Numerous physical modalities have been used in attempts to augment the healing process, including ultrasound, low-energy light therapy, and electrical stimulation. There is good clinical evidence supporting the use of electrical stimulation; it has been shown to benefit tissue repair in a variety of wound types and is used extensively for multiple indications in the practice of physical therapy (see Chapter 14, Electrical Stimulation). Procellera (Vomaris Wound Care, Inc, Chandler, AZ) is a unique antimicrobial wound dressing with wireless microcurrent technology that provides an advanced wound healing solution for the management of wounds. Silver and zinc are applied on the device surface in a dot matrix pattern, creating multiple microbatteries. In the presence of moisture, which may come from wound exudate or exogenously applied saline or hydrogel, low-level microcurrents are generated at the device surface. These reactions occur without an external power source or accessories. Procellera antimicrobial dressing is indicated for partial- and full-thickness wounds such as pressure ulcers, venous ulcers, diabetic ulcers, burns, surgical incisions, donor and/or recipient graft sites, and so forth. The dressing may be left in place for up to 7 days; more frequent dressing changes may be needed with high exudate levels (FIGURES 13-38 and 13-39).
FIGURE 13-39
The Procellera dressing needs moisture to activate the microcurrent mechanism, thus it can be moistened prior to application or placed on a wound with some fluid In this photo, it is moistened and placed on a split thickness skin graft that has small areas of nontake that need re-epithelialization. The microcurrent will attract epithelial cells by electrotaxis.

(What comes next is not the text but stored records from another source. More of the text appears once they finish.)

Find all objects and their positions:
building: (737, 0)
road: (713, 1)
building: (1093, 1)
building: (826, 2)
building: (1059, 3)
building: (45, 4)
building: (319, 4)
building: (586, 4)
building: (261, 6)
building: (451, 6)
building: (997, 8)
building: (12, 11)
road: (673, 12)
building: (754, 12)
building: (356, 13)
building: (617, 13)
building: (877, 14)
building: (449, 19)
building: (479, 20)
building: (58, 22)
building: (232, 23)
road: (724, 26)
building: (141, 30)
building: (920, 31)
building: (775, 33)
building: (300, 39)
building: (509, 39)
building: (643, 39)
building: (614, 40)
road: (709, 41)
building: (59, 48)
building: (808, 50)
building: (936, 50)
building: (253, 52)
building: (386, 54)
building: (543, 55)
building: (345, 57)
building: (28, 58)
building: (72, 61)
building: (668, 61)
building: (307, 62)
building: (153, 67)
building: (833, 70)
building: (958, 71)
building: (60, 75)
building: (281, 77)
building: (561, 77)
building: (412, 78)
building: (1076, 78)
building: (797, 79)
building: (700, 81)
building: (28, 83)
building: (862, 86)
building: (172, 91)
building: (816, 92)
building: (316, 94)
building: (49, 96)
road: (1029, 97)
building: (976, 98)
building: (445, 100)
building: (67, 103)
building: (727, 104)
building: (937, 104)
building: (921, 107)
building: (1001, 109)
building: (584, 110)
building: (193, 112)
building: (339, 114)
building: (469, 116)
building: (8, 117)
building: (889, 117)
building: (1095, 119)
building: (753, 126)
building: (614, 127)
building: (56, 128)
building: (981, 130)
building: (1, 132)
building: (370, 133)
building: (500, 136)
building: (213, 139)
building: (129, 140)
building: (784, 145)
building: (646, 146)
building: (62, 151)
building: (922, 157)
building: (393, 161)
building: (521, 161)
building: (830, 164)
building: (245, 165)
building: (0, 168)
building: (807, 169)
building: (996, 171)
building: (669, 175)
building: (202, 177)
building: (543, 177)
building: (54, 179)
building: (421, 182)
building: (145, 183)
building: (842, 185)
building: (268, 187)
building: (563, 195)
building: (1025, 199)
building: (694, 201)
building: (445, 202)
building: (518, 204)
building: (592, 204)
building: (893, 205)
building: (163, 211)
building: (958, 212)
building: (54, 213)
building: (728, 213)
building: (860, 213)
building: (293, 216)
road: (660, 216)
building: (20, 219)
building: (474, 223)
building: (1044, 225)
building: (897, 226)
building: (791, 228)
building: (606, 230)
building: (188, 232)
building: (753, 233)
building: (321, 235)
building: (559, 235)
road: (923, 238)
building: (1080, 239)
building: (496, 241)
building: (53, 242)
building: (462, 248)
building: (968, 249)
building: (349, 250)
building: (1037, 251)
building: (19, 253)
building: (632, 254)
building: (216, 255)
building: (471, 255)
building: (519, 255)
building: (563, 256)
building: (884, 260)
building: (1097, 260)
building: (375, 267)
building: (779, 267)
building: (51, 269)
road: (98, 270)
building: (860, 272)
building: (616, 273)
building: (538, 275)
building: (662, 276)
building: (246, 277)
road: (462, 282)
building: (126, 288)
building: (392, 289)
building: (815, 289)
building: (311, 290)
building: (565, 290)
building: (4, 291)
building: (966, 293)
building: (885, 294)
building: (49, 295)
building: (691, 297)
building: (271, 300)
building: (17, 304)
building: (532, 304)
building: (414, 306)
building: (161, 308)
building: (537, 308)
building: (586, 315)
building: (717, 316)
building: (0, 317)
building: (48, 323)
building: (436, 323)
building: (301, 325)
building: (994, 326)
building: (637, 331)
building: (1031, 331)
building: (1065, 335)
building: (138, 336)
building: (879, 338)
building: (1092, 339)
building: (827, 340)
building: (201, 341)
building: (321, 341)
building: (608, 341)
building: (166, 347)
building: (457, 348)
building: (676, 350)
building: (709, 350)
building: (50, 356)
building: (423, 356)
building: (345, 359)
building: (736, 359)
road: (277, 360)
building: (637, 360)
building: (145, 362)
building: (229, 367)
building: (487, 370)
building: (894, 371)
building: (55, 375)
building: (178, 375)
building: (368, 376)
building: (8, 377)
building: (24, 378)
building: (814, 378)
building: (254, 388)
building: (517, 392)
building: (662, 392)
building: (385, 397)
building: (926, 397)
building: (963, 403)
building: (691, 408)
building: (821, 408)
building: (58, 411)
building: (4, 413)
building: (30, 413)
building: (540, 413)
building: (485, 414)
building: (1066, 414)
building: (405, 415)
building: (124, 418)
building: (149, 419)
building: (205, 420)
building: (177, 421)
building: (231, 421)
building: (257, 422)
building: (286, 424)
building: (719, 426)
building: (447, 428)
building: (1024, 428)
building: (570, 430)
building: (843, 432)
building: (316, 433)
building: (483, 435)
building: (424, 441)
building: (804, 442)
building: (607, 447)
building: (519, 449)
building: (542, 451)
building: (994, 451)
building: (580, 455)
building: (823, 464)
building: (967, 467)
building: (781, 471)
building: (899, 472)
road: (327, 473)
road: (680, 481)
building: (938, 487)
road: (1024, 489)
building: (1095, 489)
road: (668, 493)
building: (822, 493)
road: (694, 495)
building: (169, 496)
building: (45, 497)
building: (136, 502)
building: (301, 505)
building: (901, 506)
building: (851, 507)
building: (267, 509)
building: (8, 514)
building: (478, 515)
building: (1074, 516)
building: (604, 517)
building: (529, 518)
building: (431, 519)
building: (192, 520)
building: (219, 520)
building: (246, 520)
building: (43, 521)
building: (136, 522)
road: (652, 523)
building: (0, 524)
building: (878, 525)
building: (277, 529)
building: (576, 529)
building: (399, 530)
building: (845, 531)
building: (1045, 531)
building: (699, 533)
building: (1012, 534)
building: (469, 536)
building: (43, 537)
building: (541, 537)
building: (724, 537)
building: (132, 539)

The Enluxtra Self-Adaptive Wound Dressing (Osnovative Systems, Inc, Santa Clara, CA) adapts to continuously changing wound conditions and emerging requirements that may have been unknown or unpredictable when the dressing was first applied. The dressing material is designed to change its properties according to the feedback from underlying wound tissues. Thus, the dressing dynamically balances the evolving moist wound environment and provides hydration or absorption depending on the instantaneous needs of wound and periwound skin. Dry areas of the wound stay properly hydrated, fluid from exuding areas is absorbed and locked in, and periwound skin is protected from maceration. The dressing is indicated for all wound types and all exudate levels and is changed based on the amount of exudate; however, it may be left in place for up to 7 days (FIGURE 13-40).